DIRECTIONS →
Start at the line in the entries below that contains "### An application", stop at the line that contains "- TE 11-50, issue 11 page 50", and output exactly the lines in that span, both ends included.

MATERIALS PROVIDED →
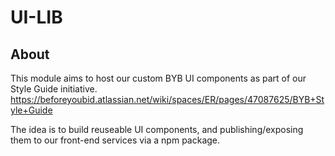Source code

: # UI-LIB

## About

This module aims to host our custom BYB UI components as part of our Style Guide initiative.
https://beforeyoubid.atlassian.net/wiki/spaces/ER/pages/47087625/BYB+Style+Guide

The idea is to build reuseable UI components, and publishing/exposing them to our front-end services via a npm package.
...
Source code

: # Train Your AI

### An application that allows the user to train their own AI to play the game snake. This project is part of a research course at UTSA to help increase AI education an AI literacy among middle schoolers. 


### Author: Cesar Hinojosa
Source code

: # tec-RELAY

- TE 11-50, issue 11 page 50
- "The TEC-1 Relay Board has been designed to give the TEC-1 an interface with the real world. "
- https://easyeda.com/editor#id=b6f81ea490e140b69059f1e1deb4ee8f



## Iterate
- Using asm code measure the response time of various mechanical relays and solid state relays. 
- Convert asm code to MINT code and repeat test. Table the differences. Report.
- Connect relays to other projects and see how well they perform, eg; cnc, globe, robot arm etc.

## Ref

ANSWER TO THIS EXERCISE →
### An application that allows the user to train their own AI to play the game snake. This project is part of a research course at UTSA to help increase AI education an AI literacy among middle schoolers. 


### Author: Cesar Hinojosa
Source code

: # tec-RELAY

- TE 11-50, issue 11 page 50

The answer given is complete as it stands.